Over the past decade, the global appeal of the yuan has improved. Yet, China’s currency remains something of a bit player. That may change in the next decade, but investors will likely be cautious about becoming overly exposed to the “redback,” for reasons that have little to do with finance and much to do with politics.
In the months following the global financial crisis of 2008, predictions of the dollar’s demise were also rampant, and China seemed open to seizing on the moment. Zhou Xiaochuan, then chair of the People’s Bank of China, publicly criticized global dependence on the dollar. China appeared to be embarking on a range of policies that would encourage global investment in its currency, effectively giving the world’s investors an alternative to the dollar.
In reality, while China talked a big game, actual progress on improving the yuan’s attractiveness was slow. For years, the biggest hindrance was Beijing’s unwillingness to fully open Chinese financial markets to international investors. Until 2015, foreign central banks interested in purchasing yuan-denominated bonds had to request permission from the Chinese government to access the country’s financial markets. Even when such permission was granted, investments were capped according to an assigned quota.
Over the past five years, however, reforms have picked up some steam. For example, investment quotas for central banks were scrapped in 2015. Two years later, in an effort to improve transparency and increase investor confidence in its financial products, Beijing allowed oversees credit rating agencies to rate the quality of Chinese bonds. Then in 2019, under pressure from Beijing, Morgan Stanley Capital International, a major financial index provider, added a bevy of Chinese stocks to one of its key benchmarks, the Emerging Markets Index, prompting a flood of foreign investment into Chinese equity markets.

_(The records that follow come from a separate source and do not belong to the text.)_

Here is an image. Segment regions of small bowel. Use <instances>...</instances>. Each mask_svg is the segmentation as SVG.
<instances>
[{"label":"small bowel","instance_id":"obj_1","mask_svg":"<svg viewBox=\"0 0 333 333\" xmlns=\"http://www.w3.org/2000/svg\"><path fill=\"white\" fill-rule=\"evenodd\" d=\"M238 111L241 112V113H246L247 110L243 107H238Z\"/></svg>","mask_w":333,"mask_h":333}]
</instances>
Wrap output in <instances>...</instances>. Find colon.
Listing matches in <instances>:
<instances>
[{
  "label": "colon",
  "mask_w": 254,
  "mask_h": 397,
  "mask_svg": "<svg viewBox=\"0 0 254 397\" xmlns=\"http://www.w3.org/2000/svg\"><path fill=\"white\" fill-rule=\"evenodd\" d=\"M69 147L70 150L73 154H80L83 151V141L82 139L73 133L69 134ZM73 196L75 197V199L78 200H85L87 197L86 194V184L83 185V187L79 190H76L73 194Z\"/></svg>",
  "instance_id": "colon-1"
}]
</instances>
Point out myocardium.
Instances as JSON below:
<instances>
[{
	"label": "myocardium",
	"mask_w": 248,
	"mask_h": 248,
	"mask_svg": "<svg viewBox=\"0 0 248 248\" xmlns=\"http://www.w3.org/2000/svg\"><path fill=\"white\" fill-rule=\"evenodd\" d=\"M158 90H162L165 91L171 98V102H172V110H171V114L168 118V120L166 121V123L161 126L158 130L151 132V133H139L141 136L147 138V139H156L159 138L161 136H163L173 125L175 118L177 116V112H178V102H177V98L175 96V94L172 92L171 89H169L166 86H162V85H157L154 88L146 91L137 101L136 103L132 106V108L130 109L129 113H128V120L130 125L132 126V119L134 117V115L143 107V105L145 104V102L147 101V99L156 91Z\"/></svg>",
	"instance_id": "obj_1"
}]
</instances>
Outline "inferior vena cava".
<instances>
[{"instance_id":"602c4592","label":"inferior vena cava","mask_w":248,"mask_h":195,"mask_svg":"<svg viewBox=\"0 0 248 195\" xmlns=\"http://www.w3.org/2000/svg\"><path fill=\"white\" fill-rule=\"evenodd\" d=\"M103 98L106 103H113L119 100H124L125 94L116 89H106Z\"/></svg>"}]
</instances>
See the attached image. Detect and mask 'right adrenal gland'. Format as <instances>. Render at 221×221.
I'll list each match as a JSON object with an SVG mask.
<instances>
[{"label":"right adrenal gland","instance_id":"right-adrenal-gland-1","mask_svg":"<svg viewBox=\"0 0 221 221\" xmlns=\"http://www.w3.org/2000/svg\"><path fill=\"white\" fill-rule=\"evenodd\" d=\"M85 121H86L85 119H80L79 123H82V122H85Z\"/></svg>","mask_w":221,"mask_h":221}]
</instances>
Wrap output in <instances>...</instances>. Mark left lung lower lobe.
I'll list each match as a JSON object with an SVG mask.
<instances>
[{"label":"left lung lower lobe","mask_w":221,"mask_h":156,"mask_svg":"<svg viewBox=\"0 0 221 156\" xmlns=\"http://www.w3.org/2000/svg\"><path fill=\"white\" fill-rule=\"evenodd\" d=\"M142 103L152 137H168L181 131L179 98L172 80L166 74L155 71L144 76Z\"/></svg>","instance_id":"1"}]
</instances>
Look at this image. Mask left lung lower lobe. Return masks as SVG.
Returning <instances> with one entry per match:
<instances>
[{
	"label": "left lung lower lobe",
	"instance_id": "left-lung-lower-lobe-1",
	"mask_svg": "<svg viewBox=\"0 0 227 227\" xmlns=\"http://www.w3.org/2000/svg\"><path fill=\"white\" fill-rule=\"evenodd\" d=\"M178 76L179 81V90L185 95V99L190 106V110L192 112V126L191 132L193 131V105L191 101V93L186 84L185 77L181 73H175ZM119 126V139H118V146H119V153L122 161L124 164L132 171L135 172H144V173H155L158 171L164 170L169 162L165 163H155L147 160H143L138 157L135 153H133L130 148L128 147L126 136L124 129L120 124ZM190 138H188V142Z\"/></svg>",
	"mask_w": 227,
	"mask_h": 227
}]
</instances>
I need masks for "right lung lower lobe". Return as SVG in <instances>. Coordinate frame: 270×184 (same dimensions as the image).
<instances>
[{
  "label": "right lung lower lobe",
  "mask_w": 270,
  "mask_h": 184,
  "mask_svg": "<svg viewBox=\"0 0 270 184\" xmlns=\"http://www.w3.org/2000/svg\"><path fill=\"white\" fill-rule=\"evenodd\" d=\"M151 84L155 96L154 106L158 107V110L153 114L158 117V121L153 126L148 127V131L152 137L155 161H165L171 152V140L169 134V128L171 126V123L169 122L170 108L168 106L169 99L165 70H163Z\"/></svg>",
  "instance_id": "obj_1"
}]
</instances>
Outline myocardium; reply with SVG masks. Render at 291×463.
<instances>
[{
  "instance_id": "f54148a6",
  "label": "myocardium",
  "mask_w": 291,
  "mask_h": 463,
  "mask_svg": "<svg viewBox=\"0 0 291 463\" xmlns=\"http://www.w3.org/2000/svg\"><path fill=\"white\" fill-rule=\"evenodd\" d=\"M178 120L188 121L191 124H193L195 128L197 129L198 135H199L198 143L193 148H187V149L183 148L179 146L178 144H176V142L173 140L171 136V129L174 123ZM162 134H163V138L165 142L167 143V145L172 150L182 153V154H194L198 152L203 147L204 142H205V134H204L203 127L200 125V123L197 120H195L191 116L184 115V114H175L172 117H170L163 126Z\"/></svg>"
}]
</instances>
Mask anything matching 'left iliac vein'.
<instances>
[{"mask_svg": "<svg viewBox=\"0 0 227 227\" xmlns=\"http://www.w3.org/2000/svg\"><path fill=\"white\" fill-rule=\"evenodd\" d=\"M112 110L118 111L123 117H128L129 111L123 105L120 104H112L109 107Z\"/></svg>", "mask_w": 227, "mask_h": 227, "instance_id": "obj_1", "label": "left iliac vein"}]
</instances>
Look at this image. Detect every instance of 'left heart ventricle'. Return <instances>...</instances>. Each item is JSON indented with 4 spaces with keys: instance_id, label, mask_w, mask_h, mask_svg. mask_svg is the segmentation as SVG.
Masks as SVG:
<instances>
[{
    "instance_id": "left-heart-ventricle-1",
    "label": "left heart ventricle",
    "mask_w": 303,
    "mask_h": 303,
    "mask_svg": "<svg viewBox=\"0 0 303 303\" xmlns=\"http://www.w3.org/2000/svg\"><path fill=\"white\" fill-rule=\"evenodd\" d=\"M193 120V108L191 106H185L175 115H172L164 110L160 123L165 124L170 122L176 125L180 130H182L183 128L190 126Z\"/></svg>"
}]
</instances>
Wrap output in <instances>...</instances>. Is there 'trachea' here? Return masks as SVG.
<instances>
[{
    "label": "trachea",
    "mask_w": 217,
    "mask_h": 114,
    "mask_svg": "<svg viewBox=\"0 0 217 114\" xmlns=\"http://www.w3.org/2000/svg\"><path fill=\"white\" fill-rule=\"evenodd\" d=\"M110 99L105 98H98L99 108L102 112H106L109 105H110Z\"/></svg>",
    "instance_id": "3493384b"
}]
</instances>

Foreign investments in yuan-denominated assets have ballooned significantly over the past five years. Bond holdings alone are up more than threefold since 2015, and up 50 percent in 2020 alone. Economic incentives are clearly behind such moves. For example, the yield on a 10-year Chinese government bond is about 2 percent higher than for a corresponding 10-year U.S. government bond—a sizeable spread in today’s world of ultra-low interest rates.
In the long run, the dollar is likely to outlive predictions of its demise not because of its inherent attractiveness, but because of its competitors’ flaws.